Quality control is an obvious concern at modern food-processing facilities. Unclean equipment and shoddy methodology can lead to a mass bacterial contamination that could disrupt the stomachs and even lives of thousands of consumers within a matter of days. The U.S. government, under the auspices of the Department of Agriculture, maintain specific industrial hygiene codes for modern creameries and margarine manufacturing plants. Inspections and fines for poorly maintained equipment or unclean conditions help keep companies in compliance.
Butter is graded by USDA inspectors at the creamery. They inspect each batch, test it, taste it, and assign a score to it. They give a maximum of 45 points for flavor, 25 for body and texture, 15 points for color, 10 for salt content, and 5 for packaging.

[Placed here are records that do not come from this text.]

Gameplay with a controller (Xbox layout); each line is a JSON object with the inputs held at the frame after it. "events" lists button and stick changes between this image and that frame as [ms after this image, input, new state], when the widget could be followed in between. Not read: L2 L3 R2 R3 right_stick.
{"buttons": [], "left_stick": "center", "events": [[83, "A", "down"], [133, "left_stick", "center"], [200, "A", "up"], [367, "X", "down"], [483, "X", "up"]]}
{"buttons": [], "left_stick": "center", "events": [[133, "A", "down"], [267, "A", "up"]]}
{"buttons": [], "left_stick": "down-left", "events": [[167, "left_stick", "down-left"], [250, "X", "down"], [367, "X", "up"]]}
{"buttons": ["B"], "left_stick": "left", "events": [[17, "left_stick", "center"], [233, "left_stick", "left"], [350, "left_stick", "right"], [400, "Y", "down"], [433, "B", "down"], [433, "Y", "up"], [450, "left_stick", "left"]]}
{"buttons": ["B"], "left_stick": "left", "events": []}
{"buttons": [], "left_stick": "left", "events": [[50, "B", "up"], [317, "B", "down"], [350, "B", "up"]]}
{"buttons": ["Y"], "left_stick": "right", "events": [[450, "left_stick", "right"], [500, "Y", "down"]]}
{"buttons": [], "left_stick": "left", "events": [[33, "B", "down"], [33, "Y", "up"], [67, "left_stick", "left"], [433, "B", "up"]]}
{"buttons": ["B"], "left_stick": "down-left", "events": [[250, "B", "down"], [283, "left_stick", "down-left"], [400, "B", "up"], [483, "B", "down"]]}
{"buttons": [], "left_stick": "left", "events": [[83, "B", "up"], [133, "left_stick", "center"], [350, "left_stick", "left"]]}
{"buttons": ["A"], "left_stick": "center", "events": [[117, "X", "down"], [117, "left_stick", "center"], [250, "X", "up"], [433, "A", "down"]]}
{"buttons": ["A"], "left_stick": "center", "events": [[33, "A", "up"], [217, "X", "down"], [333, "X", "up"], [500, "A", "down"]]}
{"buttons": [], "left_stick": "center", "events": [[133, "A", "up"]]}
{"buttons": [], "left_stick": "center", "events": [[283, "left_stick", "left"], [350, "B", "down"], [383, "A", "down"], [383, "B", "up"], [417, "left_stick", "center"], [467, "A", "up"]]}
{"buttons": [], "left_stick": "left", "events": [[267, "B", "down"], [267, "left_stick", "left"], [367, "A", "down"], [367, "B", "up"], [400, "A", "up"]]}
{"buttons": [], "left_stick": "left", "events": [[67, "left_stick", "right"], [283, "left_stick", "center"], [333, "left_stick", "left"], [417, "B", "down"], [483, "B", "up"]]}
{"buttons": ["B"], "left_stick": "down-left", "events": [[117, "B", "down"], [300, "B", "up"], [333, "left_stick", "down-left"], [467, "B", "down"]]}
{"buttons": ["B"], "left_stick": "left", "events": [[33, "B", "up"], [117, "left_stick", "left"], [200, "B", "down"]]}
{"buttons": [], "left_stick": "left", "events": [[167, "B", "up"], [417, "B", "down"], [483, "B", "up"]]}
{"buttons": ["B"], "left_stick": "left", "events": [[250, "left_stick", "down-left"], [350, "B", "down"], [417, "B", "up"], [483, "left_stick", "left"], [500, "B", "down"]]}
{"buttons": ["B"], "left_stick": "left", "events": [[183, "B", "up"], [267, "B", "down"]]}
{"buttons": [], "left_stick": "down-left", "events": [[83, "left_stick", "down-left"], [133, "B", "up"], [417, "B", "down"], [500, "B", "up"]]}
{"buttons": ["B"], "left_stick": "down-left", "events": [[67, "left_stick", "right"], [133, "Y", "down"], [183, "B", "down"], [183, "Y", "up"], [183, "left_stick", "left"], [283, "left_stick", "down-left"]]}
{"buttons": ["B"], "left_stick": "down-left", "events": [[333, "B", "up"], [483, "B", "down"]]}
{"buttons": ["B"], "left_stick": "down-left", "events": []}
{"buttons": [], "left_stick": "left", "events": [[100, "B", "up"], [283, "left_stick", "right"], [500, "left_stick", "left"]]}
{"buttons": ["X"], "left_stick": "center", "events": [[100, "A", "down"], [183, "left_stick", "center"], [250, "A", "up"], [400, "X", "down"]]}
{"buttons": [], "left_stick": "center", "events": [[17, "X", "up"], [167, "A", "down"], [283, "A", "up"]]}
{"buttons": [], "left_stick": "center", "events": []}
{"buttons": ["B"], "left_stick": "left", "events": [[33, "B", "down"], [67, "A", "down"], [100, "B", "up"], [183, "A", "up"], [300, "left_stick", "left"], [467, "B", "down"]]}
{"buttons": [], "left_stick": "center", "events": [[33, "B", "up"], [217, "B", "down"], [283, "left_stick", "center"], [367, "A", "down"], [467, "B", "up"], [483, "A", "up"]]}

Thus, a perfect batch of butter can receive a score of 100 points, but usually the highest number assigned to a package is 93. At 93, butter is classified and labeled Grade AA; a batch that receives a score below 90 is considered inferior.
Guidelines for margarine production dictate that margarine contain at least 80% fat. The oils used in the production can be derived from a variety of animal and vegetable sources but all must be fit for human consumption. Its aqueous content may be milk, water, or a soy-based protein fluid. It must be pasteurized and contain at least 15,000 units of vitamin A. It may also contain a salt substitute, sweeteners, fatty emulsifiers, preservatives, vitamin D, and coloring agents.